(Supplied information begins)
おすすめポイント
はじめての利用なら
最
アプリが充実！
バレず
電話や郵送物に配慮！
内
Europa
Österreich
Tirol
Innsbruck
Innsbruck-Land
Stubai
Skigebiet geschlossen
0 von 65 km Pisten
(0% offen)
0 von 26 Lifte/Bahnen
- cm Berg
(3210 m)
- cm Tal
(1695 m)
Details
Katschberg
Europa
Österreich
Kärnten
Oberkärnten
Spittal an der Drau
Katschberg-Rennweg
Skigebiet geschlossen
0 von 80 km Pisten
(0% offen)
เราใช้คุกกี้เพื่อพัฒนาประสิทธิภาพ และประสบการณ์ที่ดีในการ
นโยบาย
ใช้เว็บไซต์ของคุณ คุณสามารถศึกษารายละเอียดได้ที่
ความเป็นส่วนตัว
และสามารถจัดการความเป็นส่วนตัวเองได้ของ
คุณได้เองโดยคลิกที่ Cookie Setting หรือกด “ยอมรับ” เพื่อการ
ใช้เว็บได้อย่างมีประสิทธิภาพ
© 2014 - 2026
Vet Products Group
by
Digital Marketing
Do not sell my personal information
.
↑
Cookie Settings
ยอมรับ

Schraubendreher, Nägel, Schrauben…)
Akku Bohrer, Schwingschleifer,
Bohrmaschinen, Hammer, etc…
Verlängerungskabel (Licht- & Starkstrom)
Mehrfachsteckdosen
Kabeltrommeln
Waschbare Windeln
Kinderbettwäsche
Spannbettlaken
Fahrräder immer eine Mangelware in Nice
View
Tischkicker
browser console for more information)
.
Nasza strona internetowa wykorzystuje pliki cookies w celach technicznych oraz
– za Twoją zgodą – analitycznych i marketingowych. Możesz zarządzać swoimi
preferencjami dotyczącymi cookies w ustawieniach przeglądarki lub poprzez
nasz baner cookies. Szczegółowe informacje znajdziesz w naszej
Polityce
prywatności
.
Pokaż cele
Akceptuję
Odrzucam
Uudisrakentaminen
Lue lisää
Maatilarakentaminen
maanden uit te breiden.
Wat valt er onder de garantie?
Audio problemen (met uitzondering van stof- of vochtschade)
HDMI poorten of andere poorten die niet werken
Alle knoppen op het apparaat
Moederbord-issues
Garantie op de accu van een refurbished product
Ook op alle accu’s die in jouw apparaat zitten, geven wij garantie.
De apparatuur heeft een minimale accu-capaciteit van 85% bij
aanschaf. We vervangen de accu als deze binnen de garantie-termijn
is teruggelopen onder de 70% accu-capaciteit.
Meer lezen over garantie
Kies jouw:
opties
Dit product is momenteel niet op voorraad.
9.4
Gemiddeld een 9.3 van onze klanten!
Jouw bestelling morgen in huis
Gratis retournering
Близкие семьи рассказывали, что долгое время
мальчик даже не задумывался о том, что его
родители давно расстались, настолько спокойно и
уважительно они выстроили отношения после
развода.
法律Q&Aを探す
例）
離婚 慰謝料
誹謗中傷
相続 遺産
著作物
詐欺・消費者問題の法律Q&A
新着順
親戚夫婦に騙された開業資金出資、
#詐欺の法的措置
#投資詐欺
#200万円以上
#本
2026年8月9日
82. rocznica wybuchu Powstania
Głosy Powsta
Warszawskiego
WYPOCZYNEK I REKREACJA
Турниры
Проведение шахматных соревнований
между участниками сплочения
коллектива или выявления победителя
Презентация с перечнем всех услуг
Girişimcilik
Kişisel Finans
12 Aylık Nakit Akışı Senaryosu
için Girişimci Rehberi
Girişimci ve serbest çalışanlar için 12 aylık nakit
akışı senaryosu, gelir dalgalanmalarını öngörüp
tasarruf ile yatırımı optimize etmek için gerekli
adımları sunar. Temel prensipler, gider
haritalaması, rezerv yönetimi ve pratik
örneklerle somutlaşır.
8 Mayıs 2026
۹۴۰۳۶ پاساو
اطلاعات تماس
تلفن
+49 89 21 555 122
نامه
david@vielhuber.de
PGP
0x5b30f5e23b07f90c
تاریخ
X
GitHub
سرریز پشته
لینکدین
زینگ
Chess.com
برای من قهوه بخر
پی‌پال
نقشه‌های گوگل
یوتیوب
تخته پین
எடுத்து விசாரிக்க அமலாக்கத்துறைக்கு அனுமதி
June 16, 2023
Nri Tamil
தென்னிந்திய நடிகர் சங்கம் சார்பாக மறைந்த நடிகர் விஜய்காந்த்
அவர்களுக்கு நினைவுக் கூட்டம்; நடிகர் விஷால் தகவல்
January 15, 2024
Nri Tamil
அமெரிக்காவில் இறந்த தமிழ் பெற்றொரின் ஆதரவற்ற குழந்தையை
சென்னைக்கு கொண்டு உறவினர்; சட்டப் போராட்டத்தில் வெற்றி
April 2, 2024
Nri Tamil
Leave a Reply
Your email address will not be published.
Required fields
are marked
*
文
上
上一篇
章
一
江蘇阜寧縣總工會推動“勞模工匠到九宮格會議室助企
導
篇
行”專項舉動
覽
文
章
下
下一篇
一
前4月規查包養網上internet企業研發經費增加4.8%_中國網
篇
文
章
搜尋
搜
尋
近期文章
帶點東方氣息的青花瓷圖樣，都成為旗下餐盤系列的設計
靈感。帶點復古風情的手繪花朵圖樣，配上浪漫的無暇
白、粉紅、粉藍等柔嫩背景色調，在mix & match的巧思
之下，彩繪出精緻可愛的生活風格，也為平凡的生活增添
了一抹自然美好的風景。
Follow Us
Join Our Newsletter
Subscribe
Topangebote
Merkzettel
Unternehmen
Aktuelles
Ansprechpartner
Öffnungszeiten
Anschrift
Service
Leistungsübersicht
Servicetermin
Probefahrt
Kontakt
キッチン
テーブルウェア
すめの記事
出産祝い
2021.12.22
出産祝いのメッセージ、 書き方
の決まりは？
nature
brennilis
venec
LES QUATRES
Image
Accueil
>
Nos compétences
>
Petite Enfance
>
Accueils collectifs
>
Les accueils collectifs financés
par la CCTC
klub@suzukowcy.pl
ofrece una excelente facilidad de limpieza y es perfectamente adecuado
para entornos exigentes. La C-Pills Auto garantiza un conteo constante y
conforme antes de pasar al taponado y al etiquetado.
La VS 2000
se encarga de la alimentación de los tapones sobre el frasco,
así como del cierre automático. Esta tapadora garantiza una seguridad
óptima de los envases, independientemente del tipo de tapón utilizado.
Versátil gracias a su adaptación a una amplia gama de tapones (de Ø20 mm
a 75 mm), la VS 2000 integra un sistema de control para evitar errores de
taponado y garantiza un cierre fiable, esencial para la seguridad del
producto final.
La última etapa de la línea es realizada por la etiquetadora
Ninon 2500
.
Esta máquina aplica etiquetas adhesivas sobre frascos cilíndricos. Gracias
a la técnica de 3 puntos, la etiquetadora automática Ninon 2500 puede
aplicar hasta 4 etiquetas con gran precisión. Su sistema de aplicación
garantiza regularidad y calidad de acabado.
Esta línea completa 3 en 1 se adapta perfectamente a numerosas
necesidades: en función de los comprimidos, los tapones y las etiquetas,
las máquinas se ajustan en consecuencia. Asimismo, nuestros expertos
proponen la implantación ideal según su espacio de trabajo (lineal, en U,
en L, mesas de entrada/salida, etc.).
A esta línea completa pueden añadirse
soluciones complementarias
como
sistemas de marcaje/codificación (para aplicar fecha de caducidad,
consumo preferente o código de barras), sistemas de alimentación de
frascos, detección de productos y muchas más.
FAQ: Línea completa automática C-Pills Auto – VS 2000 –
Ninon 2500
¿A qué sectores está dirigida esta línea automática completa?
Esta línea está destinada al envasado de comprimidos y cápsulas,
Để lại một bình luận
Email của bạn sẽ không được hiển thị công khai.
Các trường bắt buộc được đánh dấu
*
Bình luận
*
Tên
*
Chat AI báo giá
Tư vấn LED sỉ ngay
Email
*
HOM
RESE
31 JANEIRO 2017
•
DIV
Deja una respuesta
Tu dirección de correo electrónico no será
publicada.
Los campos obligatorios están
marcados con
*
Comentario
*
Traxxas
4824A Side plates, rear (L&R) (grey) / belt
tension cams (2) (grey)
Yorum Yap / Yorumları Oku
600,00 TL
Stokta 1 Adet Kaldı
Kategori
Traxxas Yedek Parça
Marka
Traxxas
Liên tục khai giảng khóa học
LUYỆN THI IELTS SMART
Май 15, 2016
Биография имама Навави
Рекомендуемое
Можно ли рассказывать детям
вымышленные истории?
(Supplied information ends)
Your reply should hold all the lines from the listing above in which "ยอมร" appears.

คุณได้เองโดยคลิกที่ Cookie Setting หรือกด “ยอมรับ” เพื่อการ
ยอมรับ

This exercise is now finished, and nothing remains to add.